Dirigido por Guillermo Casanova (Viagem até o Mar) e estrelado por César Troncoso (Faroeste Caboclo), o filme foi exibido no 13ª Festival de Cinema Latino-Americano, e se passa durante o final da ditadura uruguaia. O protagonista, o professor de História Esnal (Troncoso), desperta uma verdadeira consciência social na fictícia cidade de Mosquitos, através da invenção de fatos históricos em suas aulas. Como estratégia para mobilizar os moradores contra quaisquer tipos de opressão do governo, Esnal mistura realidades passadas com invenções um tanto absurdas. Assim, a questão do coletivo acima do particular é retratada de modo sutil e, por vezes, engraçado.
O Francamente, querida! realizou uma entrevista exclusiva com Casanova e Troncoso, e você pode conferir toda a conversa abaixo. O diretor e o ator falam sobre o cinema latino-americano, sobre as bilheterias uruguaias e, também, sobre os possíveis heróis de Outra História do Mundo. [SEM SPOILERS]:
Francamente, querida!: Como nasceu a ideia do roteiro?
Guillermo Casanova: A ideia se deu depois do meu primeiro filme, Viagem até o Mar (El viaje hacia el mar), que era uma história simples, de cinco personagens que vão conhecer o mar pela primeira vez. Cinco personagens idosos, muito simples, um road movie. E, este segundo filme, é como uma aposta para buscar algo mais de comédia humana, de entrelaçamento de personagens. É baseado em uma novela de um escritor uruguaio, Mario Delgado Aparaín, que eu li e que foi de acordo com a proposta que estava buscando. E, sobretudo, [a ideia surgiu também] para poder falar da ditadura uruguaia de outra posição, não tão dramática ou trágica, mas mais pelo lado da comédia; buscando ir por outros caminhos. É assim, porque a história pode ser contada de diversos lugares, seja do mais trágico ou daquele que tem vontade de viver.
F.Q.: Vocês sentem que Outra História do Mundo tem um peso social, além do artístico?
César Troncoso: Eu acho que tem o peso social que pode ter [em] um filme. Você não vai mudar a sociedade porque fez um filme, mas você consegue falar de algumas coisas que valem a pena ser faladas. Aí, o peso do filme tem a ver com outras coisas. É preciso ter uma filmografia que ajude a esclarecer o ponto de vista das pessoas. Mas, filme é filme; ele é um registro de um tempo, de um ponto de vista de uma história. Mas, eu acho que cinema não faz a revolução; ajuda, mas não faz.
G.C.: Concordo com o César. Mas, cada vez somos menos os que buscam o cinema como obra social e artística.
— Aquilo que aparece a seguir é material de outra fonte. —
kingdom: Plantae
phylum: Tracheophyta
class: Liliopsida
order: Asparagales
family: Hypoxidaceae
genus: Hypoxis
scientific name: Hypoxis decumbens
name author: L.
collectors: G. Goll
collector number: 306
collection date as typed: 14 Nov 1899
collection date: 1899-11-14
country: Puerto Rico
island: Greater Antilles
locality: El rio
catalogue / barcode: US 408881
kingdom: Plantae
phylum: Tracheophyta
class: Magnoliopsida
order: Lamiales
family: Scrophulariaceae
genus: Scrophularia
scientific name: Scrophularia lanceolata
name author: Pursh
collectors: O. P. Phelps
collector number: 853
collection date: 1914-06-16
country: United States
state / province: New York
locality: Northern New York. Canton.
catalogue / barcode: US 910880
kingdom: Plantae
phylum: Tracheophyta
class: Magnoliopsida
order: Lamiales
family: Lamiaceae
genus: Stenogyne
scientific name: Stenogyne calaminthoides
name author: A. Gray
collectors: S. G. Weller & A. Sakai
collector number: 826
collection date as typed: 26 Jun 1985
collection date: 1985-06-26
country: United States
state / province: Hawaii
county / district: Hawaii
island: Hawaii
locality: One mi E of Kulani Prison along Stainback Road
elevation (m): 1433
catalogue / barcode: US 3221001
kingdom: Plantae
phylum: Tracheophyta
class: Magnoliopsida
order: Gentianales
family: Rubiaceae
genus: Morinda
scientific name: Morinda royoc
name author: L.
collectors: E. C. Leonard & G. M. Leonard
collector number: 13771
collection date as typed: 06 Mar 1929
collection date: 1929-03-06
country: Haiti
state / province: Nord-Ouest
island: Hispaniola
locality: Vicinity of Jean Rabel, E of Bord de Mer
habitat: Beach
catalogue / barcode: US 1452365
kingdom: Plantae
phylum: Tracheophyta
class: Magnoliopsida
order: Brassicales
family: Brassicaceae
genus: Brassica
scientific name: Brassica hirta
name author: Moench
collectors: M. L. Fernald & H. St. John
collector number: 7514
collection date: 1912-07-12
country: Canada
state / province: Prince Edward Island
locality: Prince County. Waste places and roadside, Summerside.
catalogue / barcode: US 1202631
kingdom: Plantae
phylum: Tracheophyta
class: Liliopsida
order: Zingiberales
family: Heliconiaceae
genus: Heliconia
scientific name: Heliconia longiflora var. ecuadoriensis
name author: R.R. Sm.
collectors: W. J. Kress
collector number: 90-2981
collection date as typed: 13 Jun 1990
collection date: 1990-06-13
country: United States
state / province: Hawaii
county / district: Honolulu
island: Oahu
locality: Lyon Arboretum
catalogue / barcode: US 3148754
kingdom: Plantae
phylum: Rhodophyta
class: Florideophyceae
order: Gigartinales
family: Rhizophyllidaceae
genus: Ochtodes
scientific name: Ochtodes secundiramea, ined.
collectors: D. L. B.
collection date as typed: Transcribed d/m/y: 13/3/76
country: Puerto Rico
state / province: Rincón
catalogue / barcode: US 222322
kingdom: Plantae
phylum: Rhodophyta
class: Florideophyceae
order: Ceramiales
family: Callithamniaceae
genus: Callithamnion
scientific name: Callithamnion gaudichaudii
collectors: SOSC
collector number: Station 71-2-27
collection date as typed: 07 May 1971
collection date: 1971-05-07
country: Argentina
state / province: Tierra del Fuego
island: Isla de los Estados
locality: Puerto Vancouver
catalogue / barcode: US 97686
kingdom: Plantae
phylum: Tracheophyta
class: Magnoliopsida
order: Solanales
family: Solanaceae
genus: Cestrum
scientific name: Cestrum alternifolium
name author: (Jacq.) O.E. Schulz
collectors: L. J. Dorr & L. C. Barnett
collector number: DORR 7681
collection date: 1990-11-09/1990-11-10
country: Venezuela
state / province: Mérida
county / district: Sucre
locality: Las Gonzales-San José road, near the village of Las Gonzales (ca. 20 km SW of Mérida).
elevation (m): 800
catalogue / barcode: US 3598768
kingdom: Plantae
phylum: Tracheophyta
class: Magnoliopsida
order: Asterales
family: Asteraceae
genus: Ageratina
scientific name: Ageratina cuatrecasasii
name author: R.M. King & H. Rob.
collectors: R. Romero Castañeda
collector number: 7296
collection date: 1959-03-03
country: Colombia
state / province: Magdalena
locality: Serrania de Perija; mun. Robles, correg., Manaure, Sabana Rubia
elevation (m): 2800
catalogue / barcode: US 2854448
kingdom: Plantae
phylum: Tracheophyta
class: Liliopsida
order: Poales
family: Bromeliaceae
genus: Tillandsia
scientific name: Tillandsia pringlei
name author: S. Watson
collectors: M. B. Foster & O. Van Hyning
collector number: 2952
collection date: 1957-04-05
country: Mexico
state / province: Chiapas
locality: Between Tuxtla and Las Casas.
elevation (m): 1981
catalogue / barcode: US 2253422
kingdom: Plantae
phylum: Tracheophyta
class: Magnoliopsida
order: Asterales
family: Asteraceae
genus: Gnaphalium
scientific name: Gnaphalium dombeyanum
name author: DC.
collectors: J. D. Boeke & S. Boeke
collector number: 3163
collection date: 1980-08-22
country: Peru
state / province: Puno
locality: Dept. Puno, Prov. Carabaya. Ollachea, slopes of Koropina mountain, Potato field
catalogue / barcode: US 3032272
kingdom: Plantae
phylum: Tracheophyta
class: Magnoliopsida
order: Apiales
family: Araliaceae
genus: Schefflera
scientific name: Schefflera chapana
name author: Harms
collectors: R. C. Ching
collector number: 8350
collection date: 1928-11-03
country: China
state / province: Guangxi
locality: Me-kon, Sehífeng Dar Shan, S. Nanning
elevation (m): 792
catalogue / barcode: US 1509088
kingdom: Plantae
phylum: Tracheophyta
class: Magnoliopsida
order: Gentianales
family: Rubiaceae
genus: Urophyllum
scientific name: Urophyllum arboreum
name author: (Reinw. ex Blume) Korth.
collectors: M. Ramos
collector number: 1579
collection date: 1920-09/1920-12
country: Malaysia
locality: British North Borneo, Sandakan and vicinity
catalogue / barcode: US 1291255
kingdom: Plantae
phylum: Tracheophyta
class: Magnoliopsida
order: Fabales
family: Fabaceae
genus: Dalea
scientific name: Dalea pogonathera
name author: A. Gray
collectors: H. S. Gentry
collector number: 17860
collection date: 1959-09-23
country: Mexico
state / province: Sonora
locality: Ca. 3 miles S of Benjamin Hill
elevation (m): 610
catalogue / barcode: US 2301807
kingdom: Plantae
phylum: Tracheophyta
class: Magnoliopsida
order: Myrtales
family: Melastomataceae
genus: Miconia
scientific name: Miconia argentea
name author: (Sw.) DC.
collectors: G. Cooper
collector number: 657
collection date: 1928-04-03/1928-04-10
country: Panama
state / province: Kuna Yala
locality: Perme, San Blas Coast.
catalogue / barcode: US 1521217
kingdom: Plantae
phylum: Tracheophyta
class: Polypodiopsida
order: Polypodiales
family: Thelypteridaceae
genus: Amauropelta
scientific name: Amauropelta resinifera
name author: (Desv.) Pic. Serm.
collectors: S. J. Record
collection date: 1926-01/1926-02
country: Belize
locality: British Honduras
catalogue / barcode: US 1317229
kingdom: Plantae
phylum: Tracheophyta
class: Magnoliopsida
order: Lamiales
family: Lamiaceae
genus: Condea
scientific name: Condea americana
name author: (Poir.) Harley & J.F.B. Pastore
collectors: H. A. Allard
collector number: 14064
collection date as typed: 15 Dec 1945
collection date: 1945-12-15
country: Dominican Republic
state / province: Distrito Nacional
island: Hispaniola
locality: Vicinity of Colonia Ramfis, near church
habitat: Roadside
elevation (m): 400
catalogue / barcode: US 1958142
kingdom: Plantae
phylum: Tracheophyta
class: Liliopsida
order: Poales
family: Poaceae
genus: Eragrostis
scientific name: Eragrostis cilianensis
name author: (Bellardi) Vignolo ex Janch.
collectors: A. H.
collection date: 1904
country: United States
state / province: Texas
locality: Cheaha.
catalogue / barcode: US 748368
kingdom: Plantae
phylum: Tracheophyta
Cada vez mais, temos um cinema que almeja o “passar bem”, como espetáculo e não como obra artística.
F.Q.: Que tipo de filmes o Uruguai mais lança e que vão bem de bilheteria, e em que contexto se insere Outra Historia do Mundo?
G.C.: Estamos em um momento de transição. A mudança não passa somente pela forma de pensar. Vocês, que estão fazendo uma página feminista ou sobre as mulheres, mostram que há uma mudança. Do mesmo modo, todas as artes se movem até algum lugar. Em relação à arte e ao cinema, ainda não sabemos bem para onde vamos. O cinema nacional e independente, pelo menos no Uruguai, não está indo bem. Ou seja, o cenário é melhor para um cinema mais comercial, um cinema parecido com o de Hollywood. Antes, o cinema era uma batalha, na qual o mundo se dividia em dois: Hollywood e o resto do mundo. Hoje, o resto do mundo, cada vez mais, tenta imitar Hollywood, porque é o que dá retorno financeiro.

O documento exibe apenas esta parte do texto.